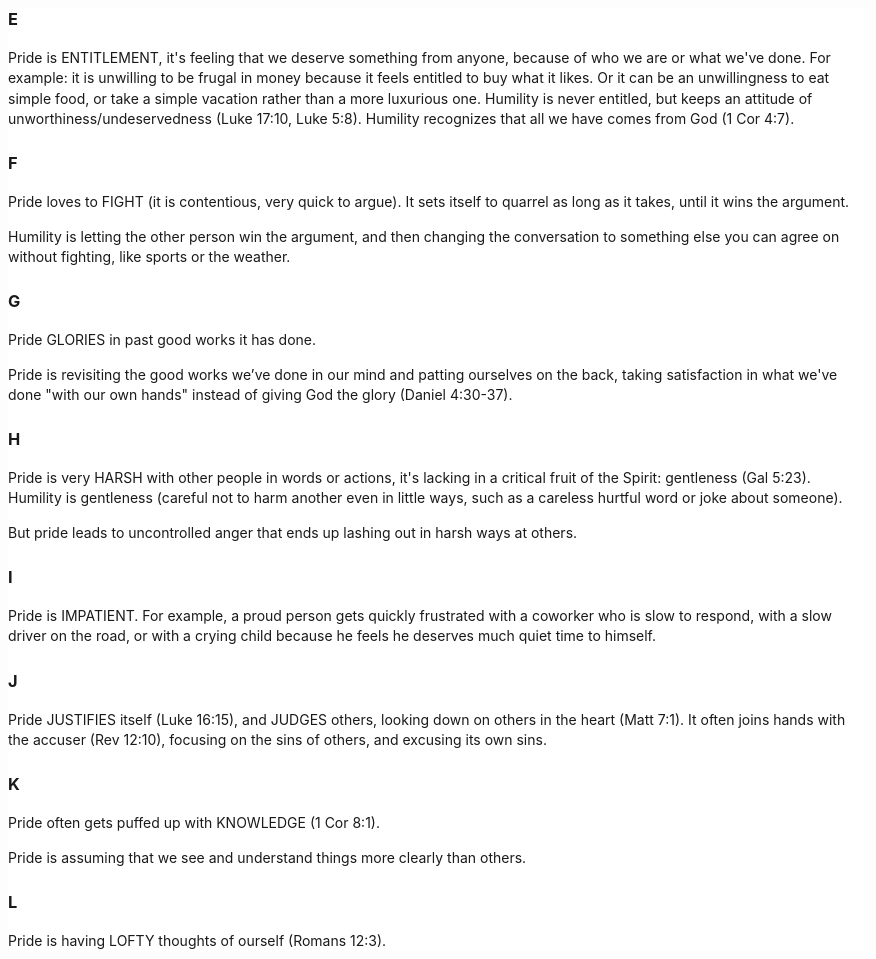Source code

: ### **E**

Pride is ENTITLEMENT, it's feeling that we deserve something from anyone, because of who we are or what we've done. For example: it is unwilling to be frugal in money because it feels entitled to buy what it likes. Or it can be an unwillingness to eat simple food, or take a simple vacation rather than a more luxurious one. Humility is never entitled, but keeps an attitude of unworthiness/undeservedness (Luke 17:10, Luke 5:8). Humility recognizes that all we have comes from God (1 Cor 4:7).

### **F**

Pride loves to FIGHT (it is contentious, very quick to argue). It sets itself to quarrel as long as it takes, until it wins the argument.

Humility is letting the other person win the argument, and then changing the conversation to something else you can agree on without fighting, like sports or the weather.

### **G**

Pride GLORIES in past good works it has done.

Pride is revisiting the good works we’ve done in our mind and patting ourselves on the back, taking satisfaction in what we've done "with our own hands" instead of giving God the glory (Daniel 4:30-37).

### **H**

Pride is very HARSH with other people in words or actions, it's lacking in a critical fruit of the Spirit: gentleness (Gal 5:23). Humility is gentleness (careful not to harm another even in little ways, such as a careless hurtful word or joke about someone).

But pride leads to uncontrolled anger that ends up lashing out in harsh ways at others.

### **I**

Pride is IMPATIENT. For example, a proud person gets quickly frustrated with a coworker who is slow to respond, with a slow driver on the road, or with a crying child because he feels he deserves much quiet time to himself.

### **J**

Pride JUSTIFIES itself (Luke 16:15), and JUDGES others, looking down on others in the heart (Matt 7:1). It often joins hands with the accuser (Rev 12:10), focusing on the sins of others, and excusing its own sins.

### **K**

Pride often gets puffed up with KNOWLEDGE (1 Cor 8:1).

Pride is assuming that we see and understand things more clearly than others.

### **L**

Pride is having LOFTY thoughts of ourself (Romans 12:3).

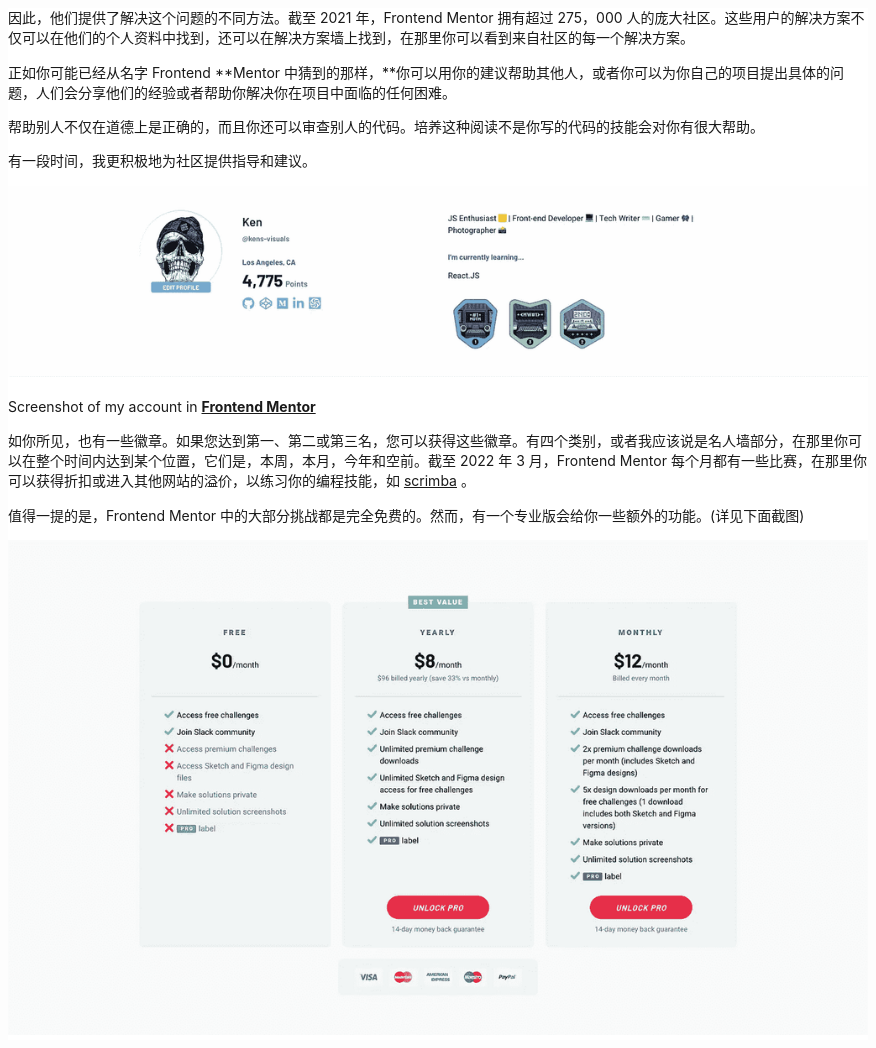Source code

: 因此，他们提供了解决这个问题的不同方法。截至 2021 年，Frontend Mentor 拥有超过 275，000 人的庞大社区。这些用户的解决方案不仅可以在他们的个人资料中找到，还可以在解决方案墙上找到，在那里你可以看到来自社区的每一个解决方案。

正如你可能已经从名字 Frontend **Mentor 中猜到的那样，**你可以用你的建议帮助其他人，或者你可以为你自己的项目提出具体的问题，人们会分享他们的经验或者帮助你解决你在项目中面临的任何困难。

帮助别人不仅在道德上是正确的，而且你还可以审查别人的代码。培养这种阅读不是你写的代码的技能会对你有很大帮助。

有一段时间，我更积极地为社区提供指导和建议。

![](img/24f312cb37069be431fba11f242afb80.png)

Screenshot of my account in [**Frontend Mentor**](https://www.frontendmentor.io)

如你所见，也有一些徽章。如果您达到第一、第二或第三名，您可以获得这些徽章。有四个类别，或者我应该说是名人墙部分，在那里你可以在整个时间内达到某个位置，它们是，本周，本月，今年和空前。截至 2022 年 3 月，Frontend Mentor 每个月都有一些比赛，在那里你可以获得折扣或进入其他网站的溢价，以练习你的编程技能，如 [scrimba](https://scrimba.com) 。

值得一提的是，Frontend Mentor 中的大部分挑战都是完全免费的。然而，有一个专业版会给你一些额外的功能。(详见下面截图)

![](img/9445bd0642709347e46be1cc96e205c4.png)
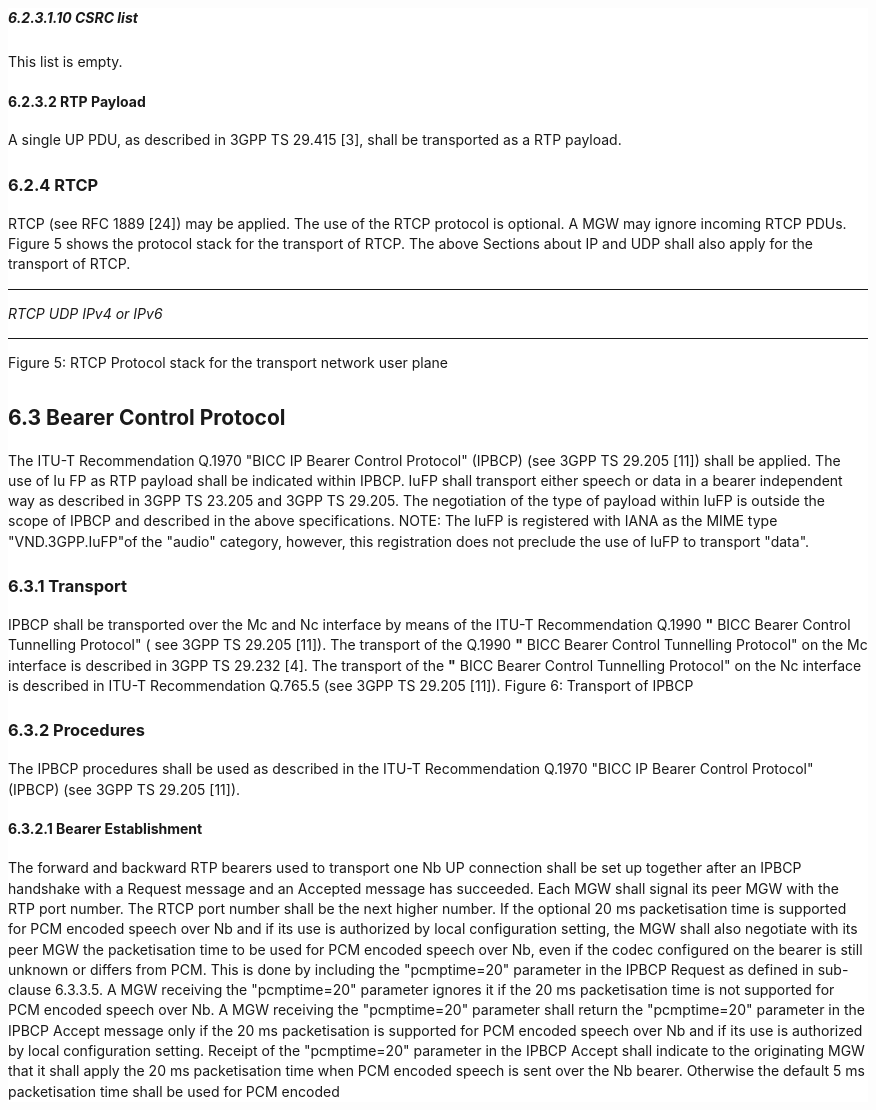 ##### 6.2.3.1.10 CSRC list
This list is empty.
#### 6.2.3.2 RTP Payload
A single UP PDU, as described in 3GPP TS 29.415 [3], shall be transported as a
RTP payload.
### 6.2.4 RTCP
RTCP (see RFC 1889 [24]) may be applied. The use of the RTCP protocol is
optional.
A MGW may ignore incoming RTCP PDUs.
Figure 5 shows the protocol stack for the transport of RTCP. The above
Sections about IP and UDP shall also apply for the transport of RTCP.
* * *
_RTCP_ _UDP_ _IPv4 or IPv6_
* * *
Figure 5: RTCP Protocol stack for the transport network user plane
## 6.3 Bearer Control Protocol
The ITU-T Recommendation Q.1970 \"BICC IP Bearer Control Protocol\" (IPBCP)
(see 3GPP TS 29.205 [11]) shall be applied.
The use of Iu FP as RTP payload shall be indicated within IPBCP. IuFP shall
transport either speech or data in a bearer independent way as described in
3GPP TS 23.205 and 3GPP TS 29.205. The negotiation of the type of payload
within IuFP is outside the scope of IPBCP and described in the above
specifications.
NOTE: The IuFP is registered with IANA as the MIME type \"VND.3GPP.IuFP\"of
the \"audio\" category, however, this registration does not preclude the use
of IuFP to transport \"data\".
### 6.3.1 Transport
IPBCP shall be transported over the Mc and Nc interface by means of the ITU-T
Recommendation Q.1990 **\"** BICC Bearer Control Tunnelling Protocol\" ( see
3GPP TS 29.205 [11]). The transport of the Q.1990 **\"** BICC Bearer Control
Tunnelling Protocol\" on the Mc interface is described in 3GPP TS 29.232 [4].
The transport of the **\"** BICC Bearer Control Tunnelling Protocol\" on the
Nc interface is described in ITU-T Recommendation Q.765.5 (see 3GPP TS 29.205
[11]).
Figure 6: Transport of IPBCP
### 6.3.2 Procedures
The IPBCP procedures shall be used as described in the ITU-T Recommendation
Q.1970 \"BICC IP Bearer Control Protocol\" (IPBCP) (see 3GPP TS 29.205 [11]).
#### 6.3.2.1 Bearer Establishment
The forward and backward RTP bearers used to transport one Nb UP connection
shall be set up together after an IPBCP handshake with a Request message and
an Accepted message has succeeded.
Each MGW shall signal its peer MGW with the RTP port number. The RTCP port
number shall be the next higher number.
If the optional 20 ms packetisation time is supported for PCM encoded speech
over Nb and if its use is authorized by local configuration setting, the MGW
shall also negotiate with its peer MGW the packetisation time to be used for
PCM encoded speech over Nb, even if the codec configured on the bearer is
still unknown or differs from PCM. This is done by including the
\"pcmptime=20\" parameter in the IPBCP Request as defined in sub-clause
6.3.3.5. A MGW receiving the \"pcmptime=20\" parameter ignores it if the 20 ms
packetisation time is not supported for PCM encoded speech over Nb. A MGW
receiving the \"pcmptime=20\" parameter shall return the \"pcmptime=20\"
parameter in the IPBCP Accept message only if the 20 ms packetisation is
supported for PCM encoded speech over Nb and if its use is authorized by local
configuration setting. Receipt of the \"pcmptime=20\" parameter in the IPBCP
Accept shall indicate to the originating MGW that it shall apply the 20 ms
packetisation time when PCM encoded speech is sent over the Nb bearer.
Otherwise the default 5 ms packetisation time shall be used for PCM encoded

________________________________________

» Action item: Where the line containing "### 6.3.2 Procedures" appears in the data above, begin there and reproduce every line to the end exactly; include nothing else.

» Result:
### 6.3.2 Procedures
The IPBCP procedures shall be used as described in the ITU-T Recommendation
Q.1970 \"BICC IP Bearer Control Protocol\" (IPBCP) (see 3GPP TS 29.205 [11]).
#### 6.3.2.1 Bearer Establishment
The forward and backward RTP bearers used to transport one Nb UP connection
shall be set up together after an IPBCP handshake with a Request message and
an Accepted message has succeeded.
Each MGW shall signal its peer MGW with the RTP port number. The RTCP port
number shall be the next higher number.
If the optional 20 ms packetisation time is supported for PCM encoded speech
over Nb and if its use is authorized by local configuration setting, the MGW
shall also negotiate with its peer MGW the packetisation time to be used for
PCM encoded speech over Nb, even if the codec configured on the bearer is
still unknown or differs from PCM. This is done by including the
\"pcmptime=20\" parameter in the IPBCP Request as defined in sub-clause
6.3.3.5. A MGW receiving the \"pcmptime=20\" parameter ignores it if the 20 ms
packetisation time is not supported for PCM encoded speech over Nb. A MGW
receiving the \"pcmptime=20\" parameter shall return the \"pcmptime=20\"
parameter in the IPBCP Accept message only if the 20 ms packetisation is
supported for PCM encoded speech over Nb and if its use is authorized by local
configuration setting. Receipt of the \"pcmptime=20\" parameter in the IPBCP
Accept shall indicate to the originating MGW that it shall apply the 20 ms
packetisation time when PCM encoded speech is sent over the Nb bearer.
Otherwise the default 5 ms packetisation time shall be used for PCM encoded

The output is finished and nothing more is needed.